Se andate a Sin City, evitate accuratamente lo strip club-casinò, se non volete trovarvi stretti tra una lap dancer tanto sexy quanto devastata nell’animo (Nancy Callahan-Jessica Alba) e il suo angelo custode, l’”amico dei buoni”, il rude giustiziere Marv (a cui dà il volto “tumefatto” un camaleontico Mickey Rourke); ma evitate anche le case popolari, dove lo stesso Marv, che vi è cresciuto, ha imparato ad azzerare ogni sentimento di perdono nei confronti dei “cattivi”; e cercate di stare al largo anche da Secret Oaks, il quartiere della gente “bene”, specie se siete foto-detective (Dwight McCarty-Josh Brolin) con alle spalle tresche passionali con le donne ricche e senz’anima che ne abitano le ville; per non parlare del centro storico: qui la raccomandazione è non avere sbirri alle calcagna, se non volete incorrere nelle ire di una banda di pistolere inesorabili e mozzafiato, capitanate da Gail (Rosario Dawson). Oppure evitate del tutto di entrare in città, come saggiamente consigliò il padre (putativo) a Johnny (Joseph Gordon-Lewitt), asso del poker smanioso di sbancare il tavolo del senatore Roark (Powers Boothe), l’uomo più potente di Sin City. Però, ed è la stessa Gail a dirlo, al di fuori di Sin City non c’è nulla; e allora, se proprio vi trovate in zona, fatevi pure un giro, e siate i benvenuti nel ventre della Grande Peccatrice di un tempo di là da venire ma che forse è già oggi. Una metropoli oscura, maledetta, dove ogni essere umano è potenzialmente letale, fondamentalmente infido, teatro di un grande noir con le atmosfere senza speranza e senza eroi del pulp e i colpi di scena imprevedibili del fantasy.

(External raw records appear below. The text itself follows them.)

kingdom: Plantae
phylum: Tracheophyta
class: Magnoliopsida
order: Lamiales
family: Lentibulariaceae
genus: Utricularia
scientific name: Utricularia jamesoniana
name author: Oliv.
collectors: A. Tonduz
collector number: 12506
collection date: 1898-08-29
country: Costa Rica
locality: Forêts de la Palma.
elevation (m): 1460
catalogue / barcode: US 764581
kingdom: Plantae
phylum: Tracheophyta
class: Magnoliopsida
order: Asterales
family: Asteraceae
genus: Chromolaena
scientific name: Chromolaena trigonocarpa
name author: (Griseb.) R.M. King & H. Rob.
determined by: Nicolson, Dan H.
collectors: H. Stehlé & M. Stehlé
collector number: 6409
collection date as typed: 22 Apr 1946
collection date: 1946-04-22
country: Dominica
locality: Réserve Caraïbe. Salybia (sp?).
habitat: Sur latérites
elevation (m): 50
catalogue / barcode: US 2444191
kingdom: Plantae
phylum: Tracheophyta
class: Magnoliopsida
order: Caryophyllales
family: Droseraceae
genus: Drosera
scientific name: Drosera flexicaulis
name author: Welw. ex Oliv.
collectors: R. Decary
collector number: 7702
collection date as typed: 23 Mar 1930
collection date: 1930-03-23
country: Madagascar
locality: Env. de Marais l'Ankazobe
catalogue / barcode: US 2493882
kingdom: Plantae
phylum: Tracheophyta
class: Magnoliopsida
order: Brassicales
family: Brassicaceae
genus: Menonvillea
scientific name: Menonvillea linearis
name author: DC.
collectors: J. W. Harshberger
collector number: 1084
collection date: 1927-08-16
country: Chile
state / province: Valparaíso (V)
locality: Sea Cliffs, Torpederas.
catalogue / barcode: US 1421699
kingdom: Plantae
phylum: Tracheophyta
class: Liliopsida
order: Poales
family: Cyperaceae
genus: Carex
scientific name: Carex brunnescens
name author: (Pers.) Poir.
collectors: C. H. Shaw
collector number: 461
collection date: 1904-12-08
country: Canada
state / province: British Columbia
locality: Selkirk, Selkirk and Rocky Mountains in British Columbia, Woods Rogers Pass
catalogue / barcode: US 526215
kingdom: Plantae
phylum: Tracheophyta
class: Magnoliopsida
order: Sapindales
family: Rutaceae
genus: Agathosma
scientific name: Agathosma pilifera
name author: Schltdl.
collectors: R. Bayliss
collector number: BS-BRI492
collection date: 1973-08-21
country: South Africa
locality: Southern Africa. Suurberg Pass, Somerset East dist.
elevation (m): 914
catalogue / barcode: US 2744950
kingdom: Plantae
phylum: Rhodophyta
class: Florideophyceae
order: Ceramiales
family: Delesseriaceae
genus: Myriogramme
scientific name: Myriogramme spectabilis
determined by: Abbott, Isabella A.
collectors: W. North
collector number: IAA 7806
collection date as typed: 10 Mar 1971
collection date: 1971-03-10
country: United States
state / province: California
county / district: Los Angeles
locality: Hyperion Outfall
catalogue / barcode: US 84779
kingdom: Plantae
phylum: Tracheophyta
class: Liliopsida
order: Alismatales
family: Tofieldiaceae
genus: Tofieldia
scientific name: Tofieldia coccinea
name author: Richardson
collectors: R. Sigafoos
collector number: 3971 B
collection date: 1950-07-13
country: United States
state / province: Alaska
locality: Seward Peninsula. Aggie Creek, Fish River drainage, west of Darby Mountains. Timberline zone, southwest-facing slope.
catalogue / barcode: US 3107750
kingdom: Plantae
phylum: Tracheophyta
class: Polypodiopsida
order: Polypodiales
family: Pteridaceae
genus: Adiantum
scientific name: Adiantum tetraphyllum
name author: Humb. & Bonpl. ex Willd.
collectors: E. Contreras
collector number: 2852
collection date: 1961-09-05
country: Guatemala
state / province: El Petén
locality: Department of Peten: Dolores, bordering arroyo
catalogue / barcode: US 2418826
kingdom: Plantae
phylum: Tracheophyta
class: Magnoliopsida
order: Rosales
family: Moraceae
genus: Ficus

La vendetta: ecco la pulsione che lega i protagonisti delle storie di Sin City, la città che per i suoi abitanti equivale al mondo perché è, in fondo, il mondo. La ballerina Nancy vuole vendicarsi del senatore che ha causato il suicidio dell’unico uomo che abbia mai veramente amato, John Hartigan (Bruce Willis), che comunque continua a starle accanto in spirito; il senatore, dal canto suo, vuole completare la sua vendetta nel nome del figlio, che proprio Hartigan, a suo tempo, massacrò; Johnny, in realtà uno dei (tanti) figli non riconosciuti da Roark, torna a Sin City col preciso intento di umiliarlo lì dove è padrone incontrastato, il tavolo da poker. E poi c’è chi la vendetta la usa come pretesto per manipolare, sedurre, distruggere: è Ava Lord, la dea (Eva Green), memorabile figura di dark lady così simile, per certi versi, alla Barbara Stanwyck de La fiamma del peccato.
Non tutto ciò che fa parte della vicenda è visivamente rappresentato; molto, chiaramente, rimanda al capitolo precedente, quello del 2005 che vide Quentin Tarantino come coregista, insieme a Robert Rodriguez e Frank Miller, quest’ultimo anche autore della graphic novel alla base del film (per il secondo Sin City, invece, Miller si è assunto in esclusiva la responsabilità della regia). Al pari della prima trasposizione filmica, anche questa si sviluppa come una serie di episodi, quattro, che si intersecano tra di loro. Una donna per cui uccidere, quello che costituisce parte integrante del titolo del film in locandina (come se, in un certo senso, fosse la storia principale), è naturalmente l’episodio con la perfida Ava: è lei che Marv, parlando con Dwight, ex amante della donna, definisce, appunto, “donna per cui si può uccidere”, dopo averne visto per la prima volta la tenebrosa magnificenza. Naturalmente, mentre gli sfugge quest’osservazione, Marv non dimentica che a Sin City è ancora più facile trovare “donne per cui si può morire”, e spesso e volentieri per loro stessa mano.